• **Exercise**
Once the line holding "part: (216, 289) -> (197, 50), moved" is found in the listing below, write it out and each later line exactly, up to and including the one holding "line: (1383, 1125)".

• **Exercise material**

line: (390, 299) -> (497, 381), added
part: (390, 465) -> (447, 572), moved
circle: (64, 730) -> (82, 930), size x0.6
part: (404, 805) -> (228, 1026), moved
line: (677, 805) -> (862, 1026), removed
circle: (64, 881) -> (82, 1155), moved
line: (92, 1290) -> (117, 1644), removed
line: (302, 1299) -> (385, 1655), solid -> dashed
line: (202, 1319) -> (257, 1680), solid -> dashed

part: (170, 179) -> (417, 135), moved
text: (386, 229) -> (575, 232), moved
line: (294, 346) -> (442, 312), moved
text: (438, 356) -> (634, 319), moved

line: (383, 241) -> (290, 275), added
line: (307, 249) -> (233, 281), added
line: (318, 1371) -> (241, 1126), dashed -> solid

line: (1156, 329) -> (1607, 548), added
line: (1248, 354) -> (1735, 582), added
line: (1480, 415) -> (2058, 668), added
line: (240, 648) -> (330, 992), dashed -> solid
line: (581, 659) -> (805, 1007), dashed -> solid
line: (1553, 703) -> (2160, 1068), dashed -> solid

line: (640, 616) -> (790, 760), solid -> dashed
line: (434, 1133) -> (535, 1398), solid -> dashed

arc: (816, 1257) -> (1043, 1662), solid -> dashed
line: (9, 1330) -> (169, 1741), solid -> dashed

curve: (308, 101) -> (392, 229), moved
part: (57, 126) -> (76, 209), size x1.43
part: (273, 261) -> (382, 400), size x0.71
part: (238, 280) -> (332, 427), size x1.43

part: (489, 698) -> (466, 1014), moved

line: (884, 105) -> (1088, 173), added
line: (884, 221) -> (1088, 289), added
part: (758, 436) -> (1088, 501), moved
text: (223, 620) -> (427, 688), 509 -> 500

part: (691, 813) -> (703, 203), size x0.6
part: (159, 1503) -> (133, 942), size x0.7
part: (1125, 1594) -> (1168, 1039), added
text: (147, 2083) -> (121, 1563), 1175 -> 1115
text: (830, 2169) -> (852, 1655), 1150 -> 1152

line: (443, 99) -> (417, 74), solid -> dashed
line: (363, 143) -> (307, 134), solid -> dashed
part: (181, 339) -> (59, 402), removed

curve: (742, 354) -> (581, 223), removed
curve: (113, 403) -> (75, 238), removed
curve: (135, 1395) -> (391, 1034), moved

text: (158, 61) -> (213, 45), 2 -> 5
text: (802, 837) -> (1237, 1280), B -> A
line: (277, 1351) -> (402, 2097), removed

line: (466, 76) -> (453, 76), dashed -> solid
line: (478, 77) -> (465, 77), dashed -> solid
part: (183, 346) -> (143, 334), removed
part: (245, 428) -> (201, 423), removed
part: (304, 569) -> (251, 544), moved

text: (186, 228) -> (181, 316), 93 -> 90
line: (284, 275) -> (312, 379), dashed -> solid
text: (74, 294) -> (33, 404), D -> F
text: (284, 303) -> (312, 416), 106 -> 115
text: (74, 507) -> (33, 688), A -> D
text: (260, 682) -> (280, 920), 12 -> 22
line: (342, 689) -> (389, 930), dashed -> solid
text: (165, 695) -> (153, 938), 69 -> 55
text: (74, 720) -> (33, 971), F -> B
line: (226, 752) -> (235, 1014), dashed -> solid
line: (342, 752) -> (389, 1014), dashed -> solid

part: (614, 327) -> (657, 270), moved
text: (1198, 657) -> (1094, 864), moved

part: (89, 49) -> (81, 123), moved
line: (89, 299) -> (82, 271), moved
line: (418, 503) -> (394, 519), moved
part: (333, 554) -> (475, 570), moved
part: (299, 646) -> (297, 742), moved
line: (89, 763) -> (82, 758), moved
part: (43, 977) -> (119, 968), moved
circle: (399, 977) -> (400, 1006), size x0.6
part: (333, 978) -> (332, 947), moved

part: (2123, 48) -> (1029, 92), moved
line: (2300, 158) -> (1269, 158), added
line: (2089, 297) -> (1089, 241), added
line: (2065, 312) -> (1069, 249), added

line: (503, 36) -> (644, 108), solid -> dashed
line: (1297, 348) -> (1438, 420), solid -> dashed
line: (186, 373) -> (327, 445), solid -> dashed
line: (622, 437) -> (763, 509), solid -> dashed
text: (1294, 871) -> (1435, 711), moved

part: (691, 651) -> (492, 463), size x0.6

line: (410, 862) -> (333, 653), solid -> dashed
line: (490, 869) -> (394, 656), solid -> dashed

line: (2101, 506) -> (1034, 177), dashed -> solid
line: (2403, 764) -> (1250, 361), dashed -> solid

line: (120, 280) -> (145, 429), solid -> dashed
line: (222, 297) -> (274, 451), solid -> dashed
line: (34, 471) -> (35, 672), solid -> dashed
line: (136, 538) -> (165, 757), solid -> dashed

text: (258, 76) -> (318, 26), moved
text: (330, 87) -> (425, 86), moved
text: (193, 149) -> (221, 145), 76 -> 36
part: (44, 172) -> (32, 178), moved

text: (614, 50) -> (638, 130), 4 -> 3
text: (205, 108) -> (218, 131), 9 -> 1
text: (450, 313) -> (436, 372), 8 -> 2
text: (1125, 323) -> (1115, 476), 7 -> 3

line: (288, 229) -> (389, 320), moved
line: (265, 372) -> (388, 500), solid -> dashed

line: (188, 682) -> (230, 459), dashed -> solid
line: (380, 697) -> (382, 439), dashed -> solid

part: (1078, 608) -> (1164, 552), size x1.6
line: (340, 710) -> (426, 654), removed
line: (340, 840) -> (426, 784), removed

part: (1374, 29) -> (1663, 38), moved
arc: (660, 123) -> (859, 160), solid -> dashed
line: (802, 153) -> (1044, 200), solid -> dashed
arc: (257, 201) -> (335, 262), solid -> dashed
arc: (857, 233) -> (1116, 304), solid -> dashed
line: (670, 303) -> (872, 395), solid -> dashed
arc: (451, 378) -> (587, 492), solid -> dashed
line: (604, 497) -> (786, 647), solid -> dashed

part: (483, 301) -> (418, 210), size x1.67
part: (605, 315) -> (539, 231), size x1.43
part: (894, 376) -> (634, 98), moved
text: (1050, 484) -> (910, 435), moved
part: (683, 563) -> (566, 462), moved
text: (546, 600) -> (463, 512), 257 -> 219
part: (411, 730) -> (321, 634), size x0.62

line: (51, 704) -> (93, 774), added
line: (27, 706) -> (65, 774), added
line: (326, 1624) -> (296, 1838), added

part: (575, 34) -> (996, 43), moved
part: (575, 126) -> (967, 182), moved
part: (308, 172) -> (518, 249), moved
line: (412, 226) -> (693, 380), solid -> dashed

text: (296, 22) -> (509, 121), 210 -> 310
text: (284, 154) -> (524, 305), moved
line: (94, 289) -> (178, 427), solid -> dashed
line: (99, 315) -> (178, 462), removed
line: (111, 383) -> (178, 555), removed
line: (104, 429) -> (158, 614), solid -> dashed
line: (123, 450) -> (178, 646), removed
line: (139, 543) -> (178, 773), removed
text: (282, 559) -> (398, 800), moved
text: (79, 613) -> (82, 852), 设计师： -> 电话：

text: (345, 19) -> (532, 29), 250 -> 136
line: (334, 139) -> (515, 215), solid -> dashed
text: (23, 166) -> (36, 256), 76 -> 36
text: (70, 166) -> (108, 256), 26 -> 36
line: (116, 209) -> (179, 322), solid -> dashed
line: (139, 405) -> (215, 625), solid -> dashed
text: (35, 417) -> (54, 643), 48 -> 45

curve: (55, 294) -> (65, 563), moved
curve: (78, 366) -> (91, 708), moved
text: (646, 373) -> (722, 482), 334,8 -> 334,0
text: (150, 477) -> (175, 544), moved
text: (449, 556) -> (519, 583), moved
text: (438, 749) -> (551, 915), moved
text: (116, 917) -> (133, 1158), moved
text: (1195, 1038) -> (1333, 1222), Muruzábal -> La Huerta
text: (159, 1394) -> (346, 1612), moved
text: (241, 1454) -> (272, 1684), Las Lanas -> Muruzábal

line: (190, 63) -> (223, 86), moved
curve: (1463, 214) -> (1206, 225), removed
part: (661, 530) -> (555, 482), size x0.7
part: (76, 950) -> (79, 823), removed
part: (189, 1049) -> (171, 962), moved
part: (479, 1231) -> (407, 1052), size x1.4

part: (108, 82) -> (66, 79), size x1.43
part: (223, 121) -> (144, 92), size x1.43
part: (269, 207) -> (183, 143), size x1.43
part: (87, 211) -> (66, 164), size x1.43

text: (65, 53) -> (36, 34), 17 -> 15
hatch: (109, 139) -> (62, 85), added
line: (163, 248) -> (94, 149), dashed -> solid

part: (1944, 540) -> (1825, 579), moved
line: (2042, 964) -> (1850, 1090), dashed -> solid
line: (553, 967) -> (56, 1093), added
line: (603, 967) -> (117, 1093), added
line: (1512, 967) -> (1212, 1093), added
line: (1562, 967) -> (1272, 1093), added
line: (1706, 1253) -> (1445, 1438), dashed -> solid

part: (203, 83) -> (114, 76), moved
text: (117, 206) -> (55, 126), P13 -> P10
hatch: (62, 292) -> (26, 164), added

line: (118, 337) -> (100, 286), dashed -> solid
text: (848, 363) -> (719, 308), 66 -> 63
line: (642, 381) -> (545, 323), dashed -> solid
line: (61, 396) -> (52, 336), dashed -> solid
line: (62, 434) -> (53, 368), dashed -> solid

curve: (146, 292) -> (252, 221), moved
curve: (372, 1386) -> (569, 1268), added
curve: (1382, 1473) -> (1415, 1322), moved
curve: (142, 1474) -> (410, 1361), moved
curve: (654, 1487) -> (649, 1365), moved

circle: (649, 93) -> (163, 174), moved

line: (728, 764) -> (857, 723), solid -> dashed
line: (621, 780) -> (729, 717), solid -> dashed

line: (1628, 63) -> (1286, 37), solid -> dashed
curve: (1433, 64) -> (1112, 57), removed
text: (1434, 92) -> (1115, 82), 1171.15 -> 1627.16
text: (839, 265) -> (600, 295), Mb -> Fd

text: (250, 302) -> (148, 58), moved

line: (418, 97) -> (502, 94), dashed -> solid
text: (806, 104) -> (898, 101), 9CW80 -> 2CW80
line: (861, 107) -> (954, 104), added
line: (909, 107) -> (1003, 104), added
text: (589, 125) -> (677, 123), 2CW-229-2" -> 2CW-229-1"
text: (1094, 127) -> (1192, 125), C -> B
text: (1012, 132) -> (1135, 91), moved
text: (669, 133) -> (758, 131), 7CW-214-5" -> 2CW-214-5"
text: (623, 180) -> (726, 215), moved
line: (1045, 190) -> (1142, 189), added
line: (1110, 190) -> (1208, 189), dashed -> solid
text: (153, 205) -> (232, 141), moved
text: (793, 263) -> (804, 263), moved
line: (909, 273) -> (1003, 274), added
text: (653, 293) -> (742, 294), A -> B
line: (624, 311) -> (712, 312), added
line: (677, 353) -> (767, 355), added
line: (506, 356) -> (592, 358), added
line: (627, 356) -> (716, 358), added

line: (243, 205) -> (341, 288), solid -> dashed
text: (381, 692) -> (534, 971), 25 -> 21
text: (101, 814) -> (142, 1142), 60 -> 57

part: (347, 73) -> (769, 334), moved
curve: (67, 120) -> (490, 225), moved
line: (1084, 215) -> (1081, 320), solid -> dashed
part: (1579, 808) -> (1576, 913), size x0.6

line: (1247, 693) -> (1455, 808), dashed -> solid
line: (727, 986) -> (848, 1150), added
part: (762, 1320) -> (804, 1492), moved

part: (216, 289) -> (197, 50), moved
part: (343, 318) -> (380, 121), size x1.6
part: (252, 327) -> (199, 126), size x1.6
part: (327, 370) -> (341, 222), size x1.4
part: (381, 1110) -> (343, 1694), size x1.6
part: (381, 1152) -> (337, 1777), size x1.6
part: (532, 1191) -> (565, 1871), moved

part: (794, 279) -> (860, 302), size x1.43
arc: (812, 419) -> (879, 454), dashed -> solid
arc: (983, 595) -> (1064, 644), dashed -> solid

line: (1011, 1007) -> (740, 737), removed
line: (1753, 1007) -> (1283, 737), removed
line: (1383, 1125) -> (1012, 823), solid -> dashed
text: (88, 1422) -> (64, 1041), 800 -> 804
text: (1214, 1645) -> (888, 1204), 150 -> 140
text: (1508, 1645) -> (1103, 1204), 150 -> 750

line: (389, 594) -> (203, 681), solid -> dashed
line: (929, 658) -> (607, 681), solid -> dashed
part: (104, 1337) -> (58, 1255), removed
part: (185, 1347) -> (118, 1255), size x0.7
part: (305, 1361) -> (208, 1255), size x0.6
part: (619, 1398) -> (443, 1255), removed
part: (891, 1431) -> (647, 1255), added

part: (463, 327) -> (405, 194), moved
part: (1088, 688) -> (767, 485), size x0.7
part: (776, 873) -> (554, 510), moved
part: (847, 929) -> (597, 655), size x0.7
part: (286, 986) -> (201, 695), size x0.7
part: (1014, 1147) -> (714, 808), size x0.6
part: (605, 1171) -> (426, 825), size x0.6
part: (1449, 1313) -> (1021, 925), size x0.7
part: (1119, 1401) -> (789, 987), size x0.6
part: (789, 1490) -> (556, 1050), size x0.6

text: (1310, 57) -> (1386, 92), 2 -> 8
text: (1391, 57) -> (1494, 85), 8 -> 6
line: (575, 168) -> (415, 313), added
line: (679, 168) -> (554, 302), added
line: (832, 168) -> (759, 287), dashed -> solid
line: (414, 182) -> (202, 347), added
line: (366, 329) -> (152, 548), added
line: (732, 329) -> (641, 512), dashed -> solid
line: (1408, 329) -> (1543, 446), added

• **Response to the task**
part: (216, 289) -> (197, 50), moved
part: (343, 318) -> (380, 121), size x1.6
part: (252, 327) -> (199, 126), size x1.6
part: (327, 370) -> (341, 222), size x1.4
part: (381, 1110) -> (343, 1694), size x1.6
part: (381, 1152) -> (337, 1777), size x1.6
part: (532, 1191) -> (565, 1871), moved

part: (794, 279) -> (860, 302), size x1.43
arc: (812, 419) -> (879, 454), dashed -> solid
arc: (983, 595) -> (1064, 644), dashed -> solid

line: (1011, 1007) -> (740, 737), removed
line: (1753, 1007) -> (1283, 737), removed
line: (1383, 1125) -> (1012, 823), solid -> dashed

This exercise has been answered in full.